Neuropathy: only annoying?
EDITOR'S NOTE: This weekly column by reporter Bill Kettler answers readers' questions about topics of general medical interest with information provided by doctors from PrimeCare, Jackson County's independent practice association.
I'm 77, and my doctor recently told me I had peripheral neuropathy. When I asked him about it, he said it was nothing to worry about because it grows very slowly. Can someone tell me more about this?
-- Don W., Medford
Peripheral neuropathy is one of those broad terms that doctors apply to a wide range of symptoms such as numbness, stinging, burning or tingling that occur in the feet, and less frequently, in the hands.
Neuropathy may also include muscular weakness, says Dr. Michael Narus, a Medford neurologist. Some patients say they feel like "they've got their socks rolled up under their feet," Narus says. Others say they can't wiggle their toes.
To understand what's happening, it helps to know a little about the human nervous system. Narus likens the whole arrangement to a computer.
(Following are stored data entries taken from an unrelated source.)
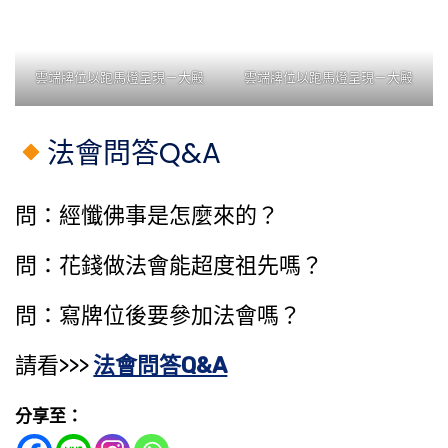
雲端牌位以跑馬燈呈現－大殿
雲端牌位以跑馬燈呈現－大殿
法會問答Q&A
問：經懺佛事是怎麼來的？
問：花錢做法會能​超度祖先​嗎？
問：寫牌位後要參加法會嗎？
請看>>>
法會問答Q&A
分享至：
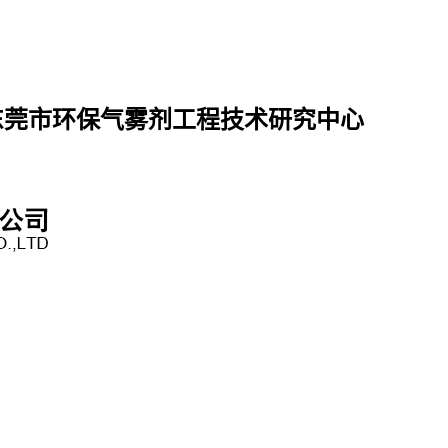
东莞市环保气雾剂工程技术研究中心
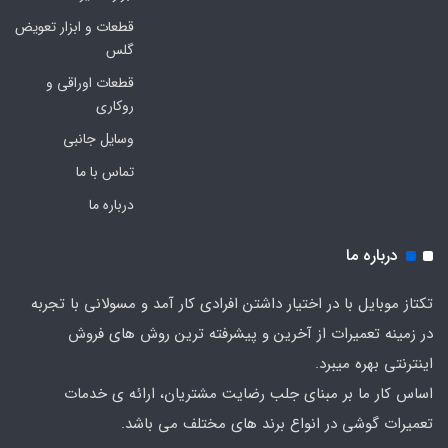
قطعات و ابزار تعویض
گلس
قطعات اوراقی و
روکاری
وسایل جانبی
تماس با ما
درباره ما
درباره ما
تکتاز موبایل با در اختیار داشتن افرادی کار آمد و مسولانی با تجربه
در زمینه تعمیرات از آخرین و پیشرفته ترین روش های فروش
اینترنتی بهره میبرد.
اساس کار ما بر مبنای جلب رضایت مشتریان، ارائه ی خدمات
تعمیرات گوشی در انواع برند های مختلف می باشد.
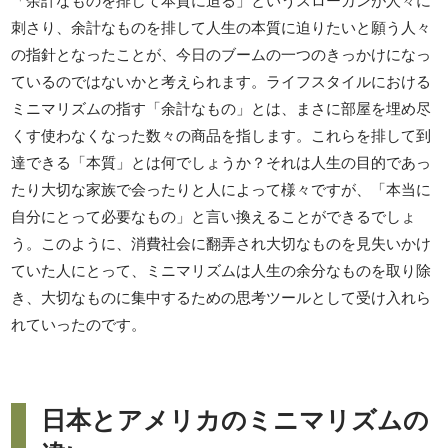
「余計なものを排して本質に迫る」というスローガンが人々に
刺さり、余計なものを排して人生の本質に迫りたいと願う人々
の指針となったことが、今日のブームの一つのきっかけになっ
ているのではないかと考えられます。ライフスタイルにおける
ミニマリズムの指す「余計なもの」とは、まさに部屋を埋め尽
くす使わなくなった数々の商品を指します。これらを排して到
達できる「本質」とは何でしょうか？それは人生の目的であっ
たり大切な家族で会ったりと人によって様々ですが、「本当に
自分にとって必要なもの」と言い換えることができるでしょ
う。このように、消費社会に翻弄され大切なものを見失いかけ
ていた人にとって、ミニマリズムは人生の余分なものを取り除
き、大切なものに集中するための思考ツールとして受け入れら
れていったのです。
日本とアメリカのミニマリズムの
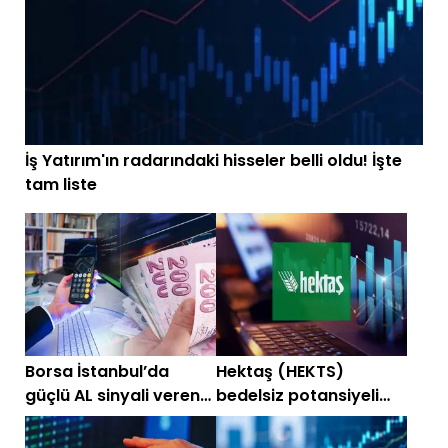
İş Yatırım'ın radarındaki hisseler belli oldu! İşte
tam liste
Borsa İstanbul’da
Hektaş (HEKTS)
güçlü AL sinyali veren
bedelsiz potansiyeli
hisseler
değişti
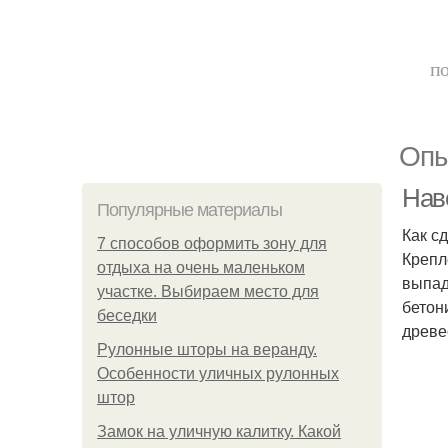
по
Опы
Нав
Популярные материалы
Как с
7 способов оформить зону для
Крепл
отдыха на очень маленьком
выпад
участке. Выбираем место для
бетон
беседки
древе
Рулонные шторы на веранду.
Особенности уличных рулонных
штор
Замок на уличную калитку. Какой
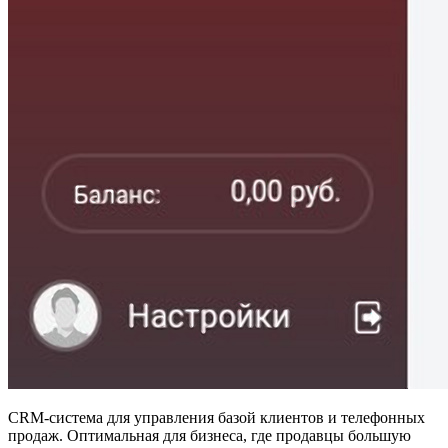
CRM-система для управления базой клиентов и телефонных
продаж. Оптимальная для бизнеса, где продавцы большую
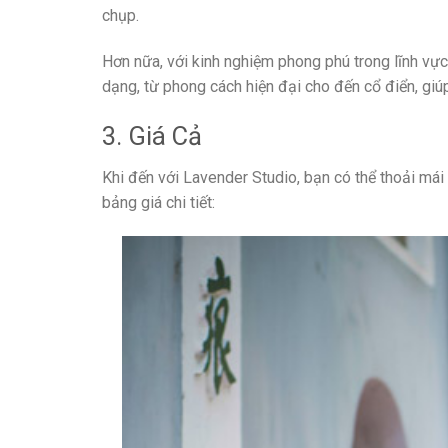
chụp.
Hơn nữa, với kinh nghiệm phong phú trong lĩnh vự
dạng, từ phong cách hiện đại cho đến cổ điển, giú
3. Giá Cả
Khi đến với Lavender Studio, bạn có thể thoải mái
bảng giá chi tiết:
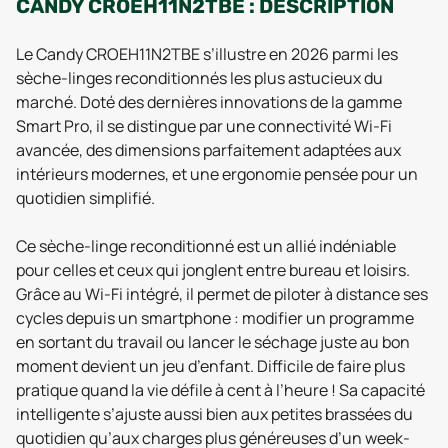
CANDY CROEH11N2TBE : DESCRIPTION
Le Candy CROEH11N2TBE s’illustre en 2026 parmi les
sèche-linges reconditionnés les plus astucieux du
marché. Doté des dernières innovations de la gamme
Smart Pro, il se distingue par une connectivité Wi-Fi
avancée, des dimensions parfaitement adaptées aux
intérieurs modernes, et une ergonomie pensée pour un
quotidien simplifié.
Ce sèche-linge reconditionné est un allié indéniable
pour celles et ceux qui jonglent entre bureau et loisirs.
Grâce au Wi-Fi intégré, il permet de piloter à distance ses
cycles depuis un smartphone : modifier un programme
en sortant du travail ou lancer le séchage juste au bon
moment devient un jeu d’enfant. Difficile de faire plus
pratique quand la vie défile à cent à l’heure ! Sa capacité
intelligente s’ajuste aussi bien aux petites brassées du
quotidien qu’aux charges plus généreuses d’un week-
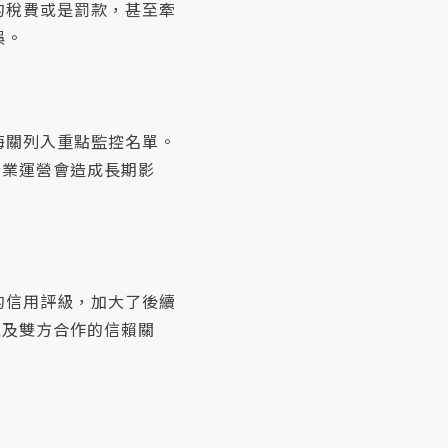
的稅費或是罰款，甚至牽
誤。
海關列入重點監控名單。
企業運營會造成長期影
的信用評級，加大了後續
以及雙方合作的信賴關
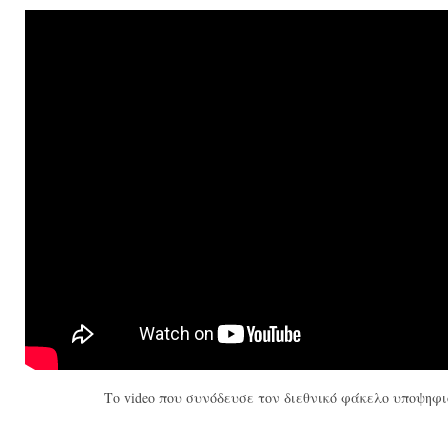
Το video που συνόδευσε τον διεθνικό φάκελο υποψηφι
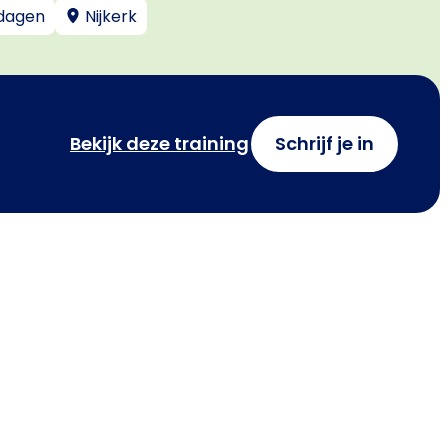
dagen
Nijkerk
Bekijk deze training
Schrijf je in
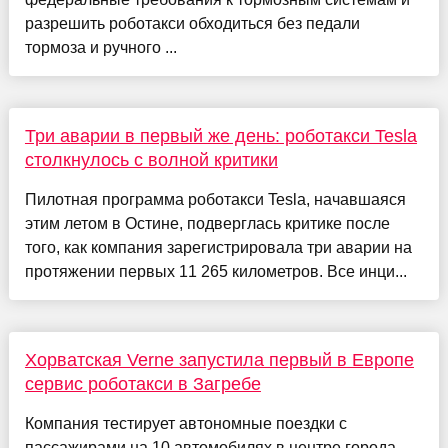
разрешить роботакси обходиться без педали
тормоза и ручного ...
Три аварии в первый же день: роботакси Tesla
столкнулось с волной критики
Пилотная программа роботакси Tesla, начавшаяся
этим летом в Остине, подверглась критике после
того, как компания зарегистрировала три аварии на
протяжении первых 11 265 километров. Все инци...
Хорватская Verne запустила первый в Европе
сервис роботакси в Загребе
Компания тестирует автономные поездки с
пассажирами на 10 автомобилях в центре города,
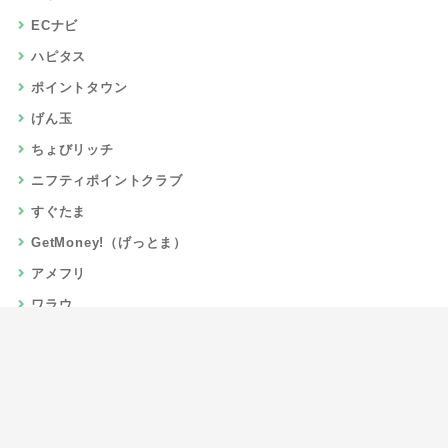
ECナビ
ハピタス
ポイントタウン
げん玉
ちょびリッチ
ニフティポイントクラブ
すぐたま
GetMoney!（げっとま）
アメフリ
ワラウ
楽天リーベイツ
Gポイント
当サイトについて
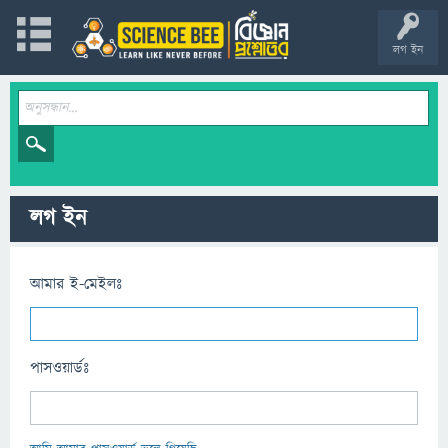
লগ ইন
লগ ইন
আমার ই-মেইলঃ
পাসওয়ার্ডঃ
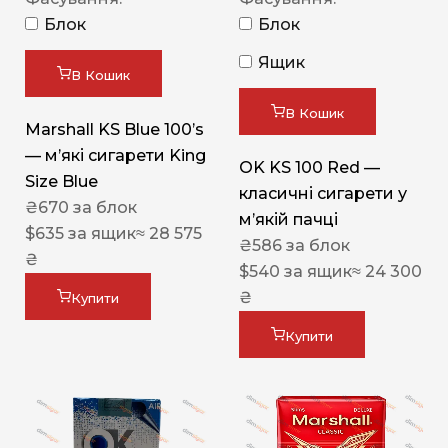
Блок
Блок
Ящик
В Кошик
В Кошик
Marshall KS Blue 100’s
— м’які сигарети King
OK KS 100 Red —
Size Blue
класичні сигарети у
₴
670
за блок
м’якій пачці
$
635
за ящик
≈ 28 575
₴
586
за блок
₴
$
540
за ящик
≈ 24 300
₴
Купити
Купити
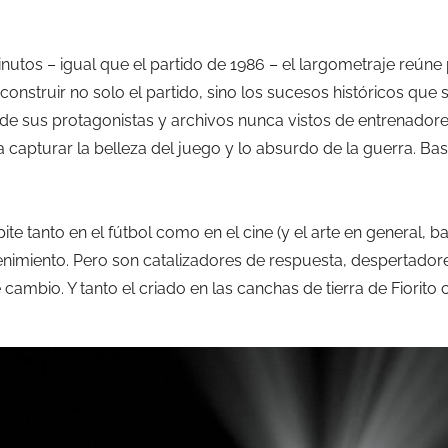
nutos – igual que el partido de 1986 – el largometraje reúne
nstruir no solo el partido, sino los sucesos históricos que 
 de sus protagonistas y archivos nunca vistos de entrenadores
gra capturar la belleza del juego y lo absurdo de la guerra. Bas
te tanto en el fútbol como en el cine (y el arte en general, b
nimiento. Pero son catalizadores de respuesta, despertador
ambio. Y tanto el criado en las canchas de tierra de Fiorito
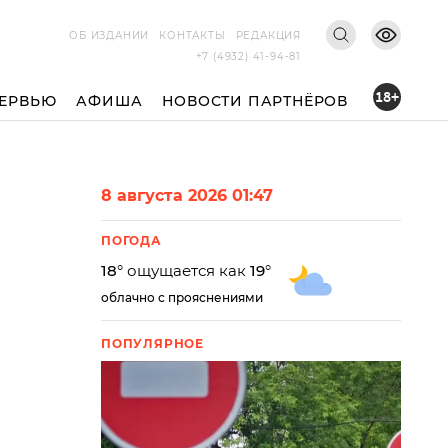
ОБ ИЗДАНИИ
КОНТАКТЫ
РЕДАКЦИЯ
+7 (4932) 41-94-81
18+
ЕРВЬЮ
АФИША
НОВОСТИ ПАРТНЁРОВ
8 августа 2026 01:47
ПОГОДА
18
° ощущается как
19
°
облачно с прояснениями
ПОПУЛЯРНОЕ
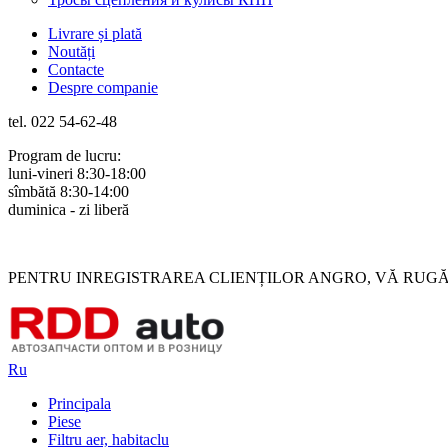
Livrare și plată
Noutăți
Contacte
Despre companie
tel. 022 54-62-48
Program de lucru:
luni-vineri 8:30-18:00
sîmbătă 8:30-14:00
duminica - zi liberă
Rus
Rom
PENTRU INREGISTRAREA CLIENȚILOR ANGRO, VĂ RUGĂM 
Ru
Principala
Piese
Filtru aer, habitaclu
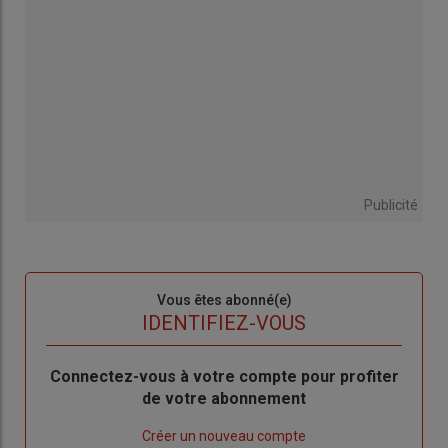
Publicité
Sous-
Vous êtes abonné(e)
titre
TITRE
IDENTIFIEZ-VOUS
Body
Connectez-vous à votre compte pour profiter
de votre abonnement
Lien
Créer un nouveau compte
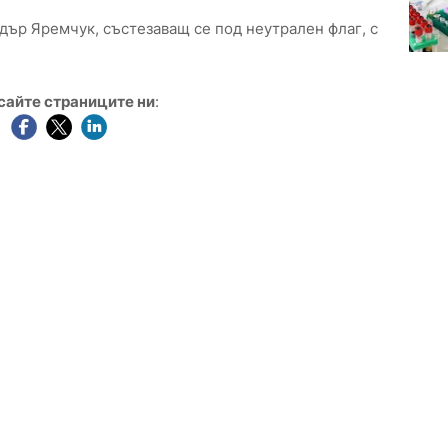
дър Яремчук, състезаващ се под неутрален флаг, с
сайте страниците ни
:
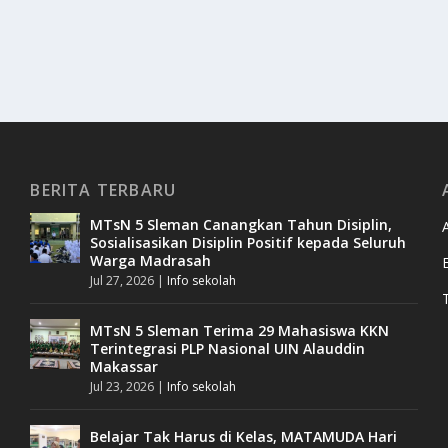
BERITA TERBARU
MTsN 5 Sleman Canangkan Tahun Disiplin,
Sosialisasikan Disiplin Positif kepada Seluruh
Warga Madrasah
Jul 27, 2026
|
Info sekolah
MTsN 5 Sleman Terima 29 Mahasiswa KKN
Terintegrasi PLP Nasional UIN Alauddin
Makassar
Jul 23, 2026
|
Info sekolah
Belajar Tak Harus di Kelas, MATAMUDA Hari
The central nervous system the brain and spinal cord is like the main processor. The peripheral nervous system all the nerves that come off the spinal cord is like the set of cables that go from the main processor to the muscles, the skin, the joints and everything else.
The tingling and burning start after there has been damage either to the nerves themselves axons or to the insulating sheath myelin around them. The farther the nerves are from the spinal cord, the more likely they are to suffer damage.
Narus says aging is the most common cause, and as many as 2 percent of all people over age 55 may experience some symptoms of peripheral neuropathy.
"All the myelin and the axons are living tissues," he says. "They depend on metabolic function. As our bodies age they don't work as well as they used to."
Researchers have identified more than 100 kinds of neuropathy, each with its own particular cause and symptoms. Some of the more common causes include heredity, diabetes and excessive use of alcohol.
Narus says some causes, such as a vitamin B-12 deficiency or a hypoactive thyroid gland, can be easily treated.
"If you have a treatable neuropathy, it's an easy fix," he says.
Peripheral neuropathy may also occur as a side effect from other medicines, such as powerful chemotherapy drugs.
Unfortunately, only about 10 percent of patients have a cause that responds to treatment. For the others, physicians try to help patients manage their symptoms. Drugs that dampen down the nervous system, such as antidepressants and anticonvulsants, are effective for some people. In a few rare cases, physicians have prescribed methadone to improve quality of life for people with severe symptoms.
Narus says neuropathy can be aggravating for the people who have to cope with it, but the symptoms only rarely lead to more serious medical disability.
"If there's good news in this whole field, it's that most neuropathies are primarily annoying, but not disabling," he says. "I have patients I've followed for 20 years who are in their 80s, and they're still playing golf and skiing and going to the country club - but their feet still burn and sting."